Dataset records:
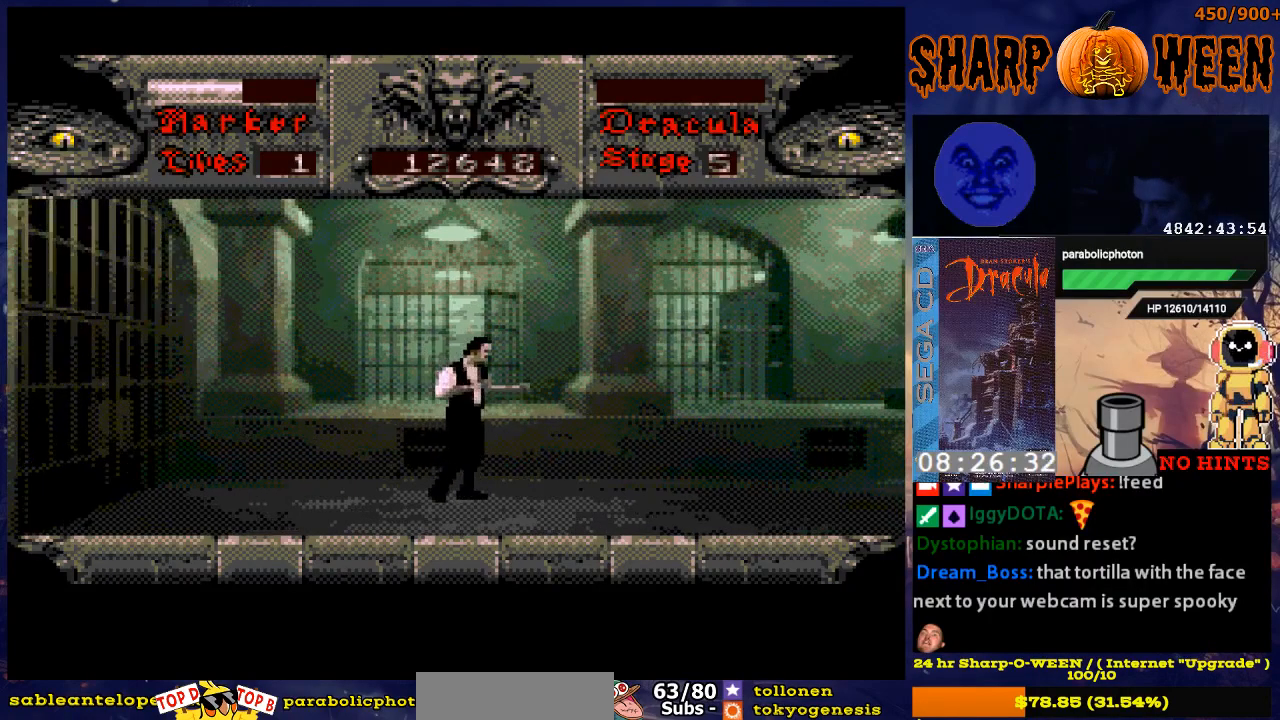
{"buttons": [], "events": [[351, "DPAD_RIGHT", "up"]]}
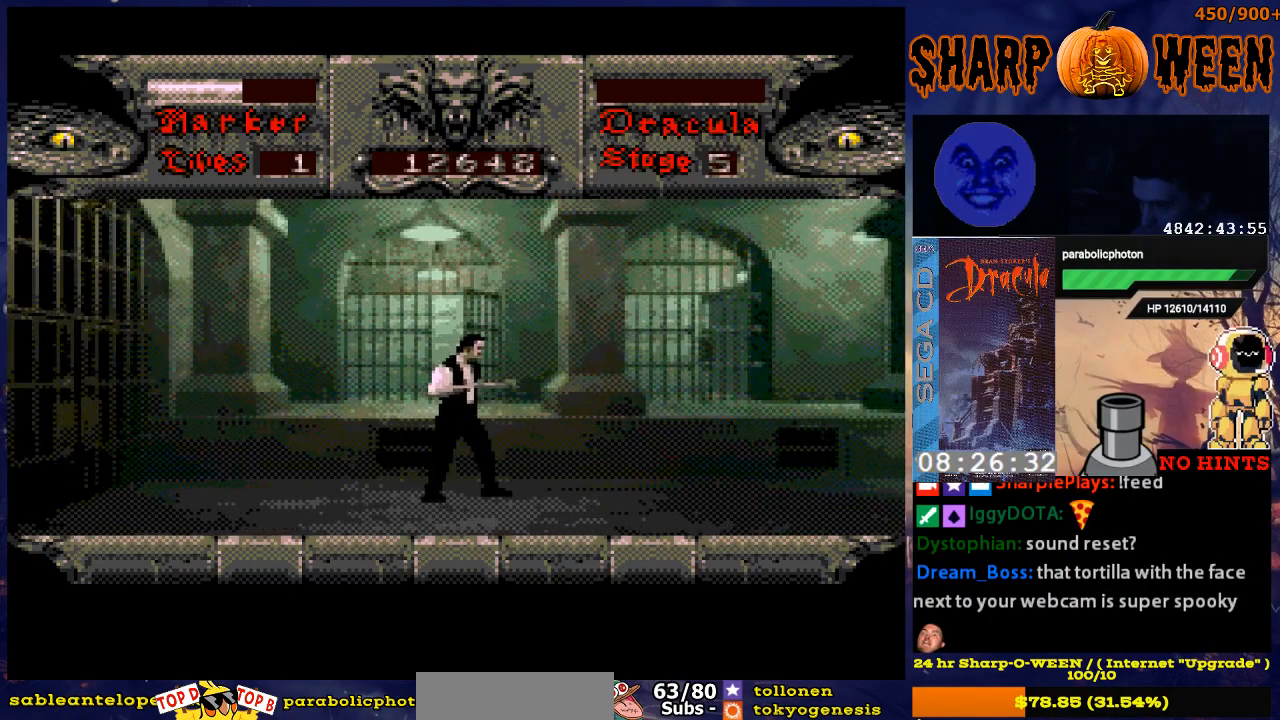
{"buttons": [], "events": [[201, "DPAD_RIGHT", "down"], [402, "DPAD_RIGHT", "up"]]}
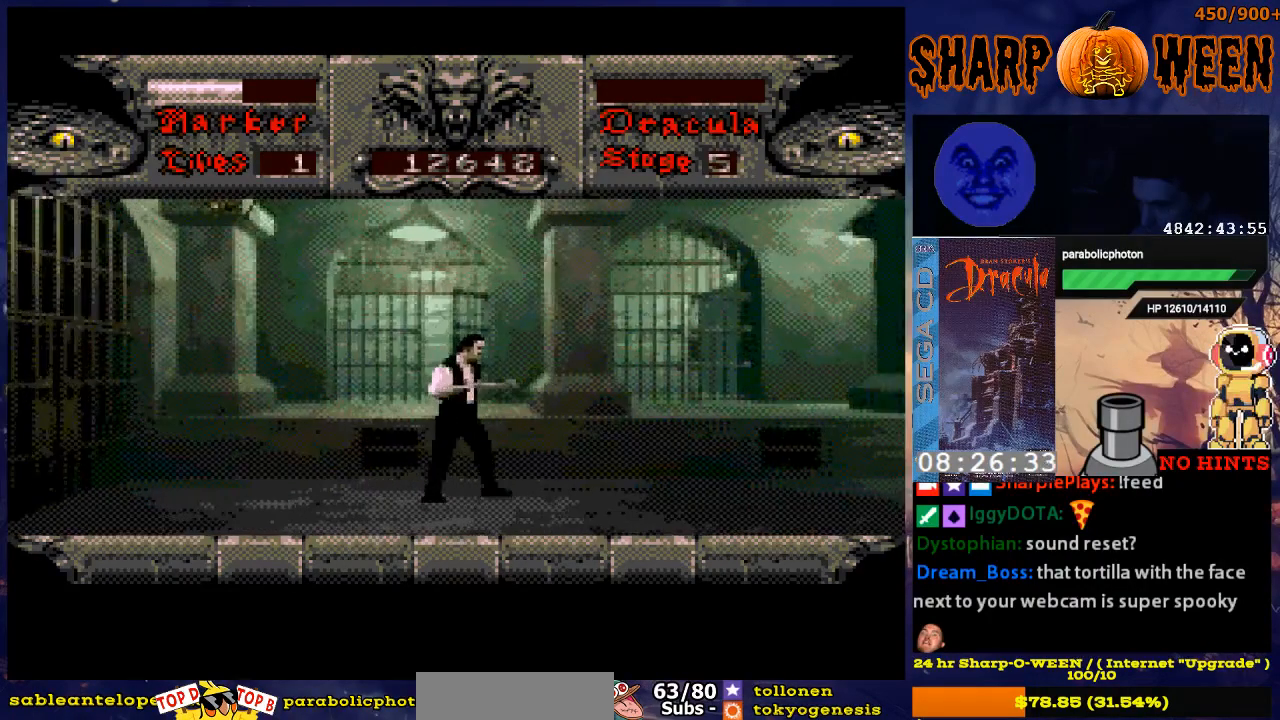
{"buttons": ["C", "DPAD_UP"], "events": [[151, "DPAD_LEFT", "down"], [151, "DPAD_UP", "down"], [201, "DPAD_LEFT", "up"], [301, "C", "down"]]}
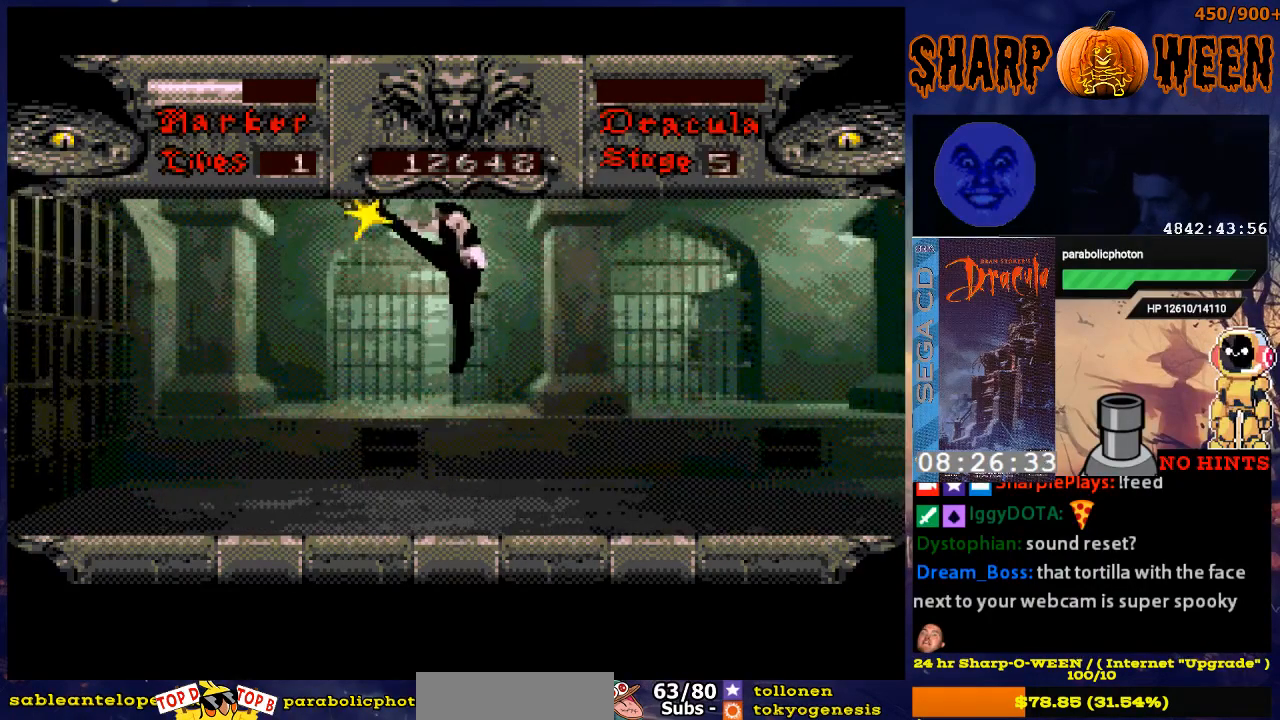
{"buttons": [], "events": [[133, "DPAD_UP", "up"], [167, "C", "up"], [217, "DPAD_RIGHT", "down"], [468, "DPAD_RIGHT", "up"]]}
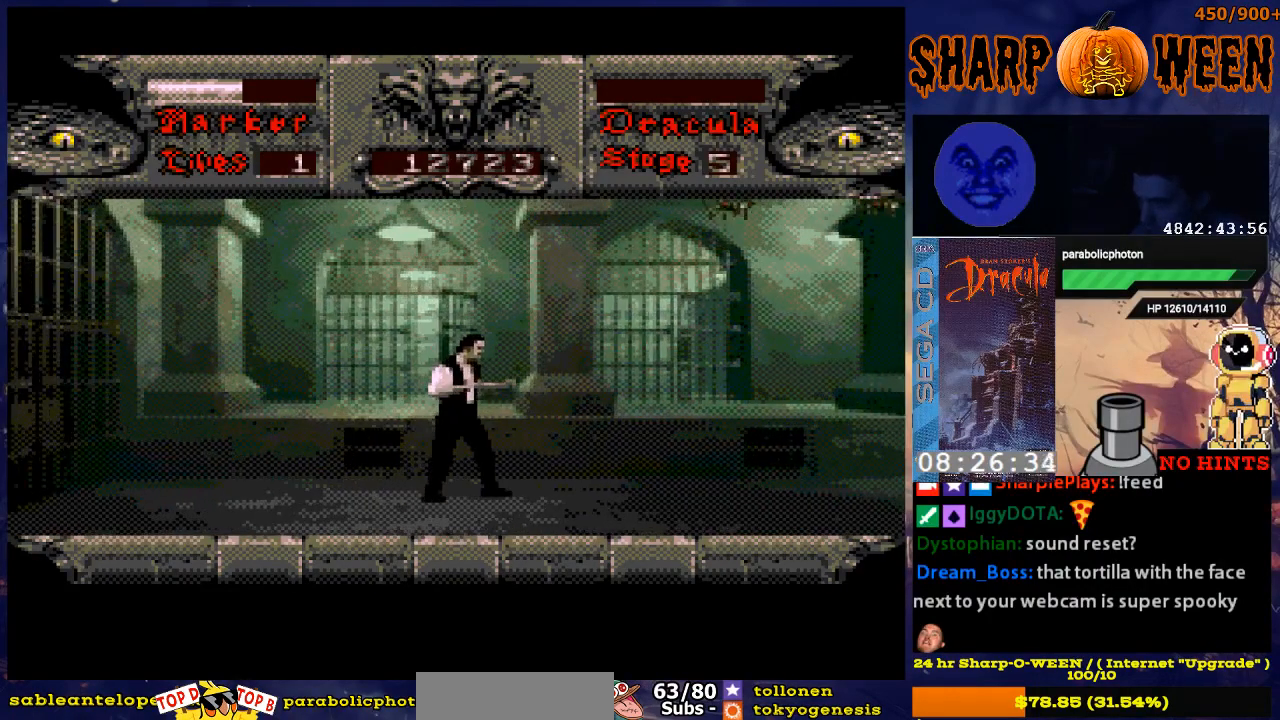
{"buttons": ["DPAD_UP"], "events": [[118, "DPAD_UP", "down"]]}
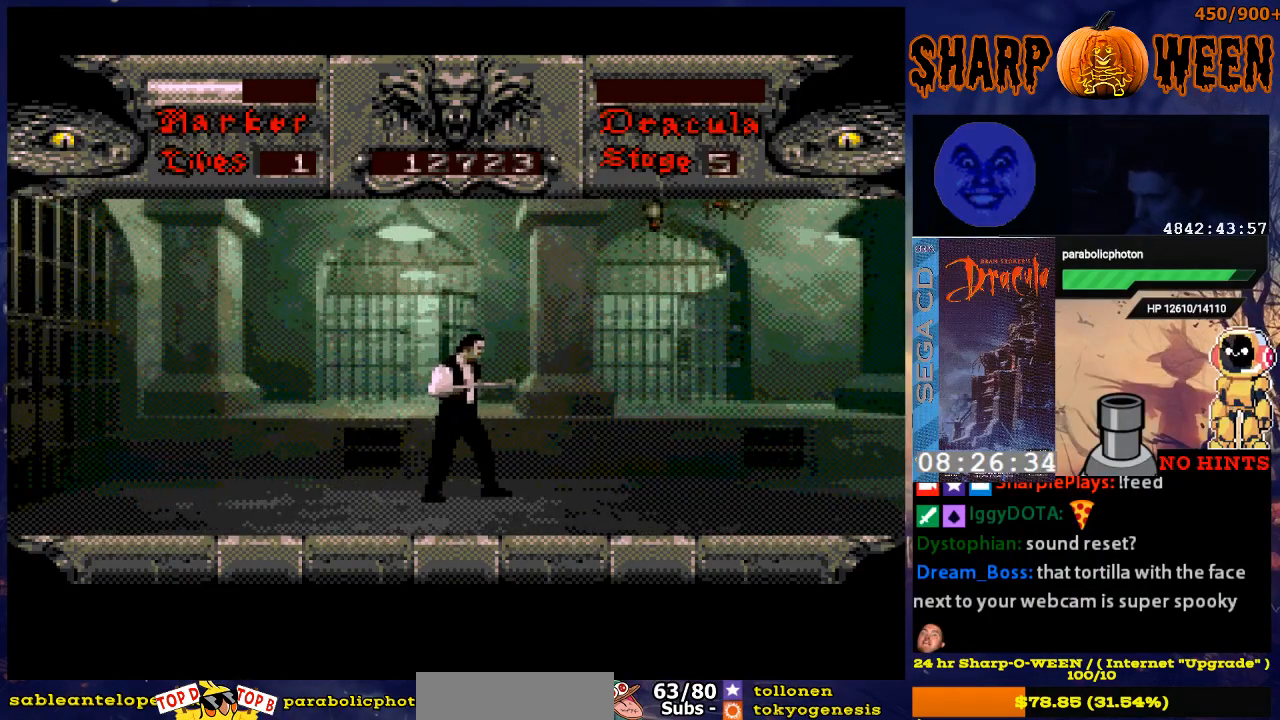
{"buttons": ["DPAD_RIGHT"], "events": [[67, "C", "down"], [268, "C", "up"], [368, "DPAD_RIGHT", "down"], [368, "DPAD_UP", "up"]]}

● Exercise objective
The result should be the full set of entries above, restated exactly and without images.

● Exercise result
{"buttons": [], "events": [[351, "DPAD_RIGHT", "up"]]}
{"buttons": [], "events": [[201, "DPAD_RIGHT", "down"], [402, "DPAD_RIGHT", "up"]]}
{"buttons": ["C", "DPAD_UP"], "events": [[151, "DPAD_LEFT", "down"], [151, "DPAD_UP", "down"], [201, "DPAD_LEFT", "up"], [301, "C", "down"]]}
{"buttons": [], "events": [[133, "DPAD_UP", "up"], [167, "C", "up"], [217, "DPAD_RIGHT", "down"], [468, "DPAD_RIGHT", "up"]]}
{"buttons": ["DPAD_UP"], "events": [[118, "DPAD_UP", "down"]]}
{"buttons": ["DPAD_RIGHT"], "events": [[67, "C", "down"], [268, "C", "up"], [368, "DPAD_RIGHT", "down"], [368, "DPAD_UP", "up"]]}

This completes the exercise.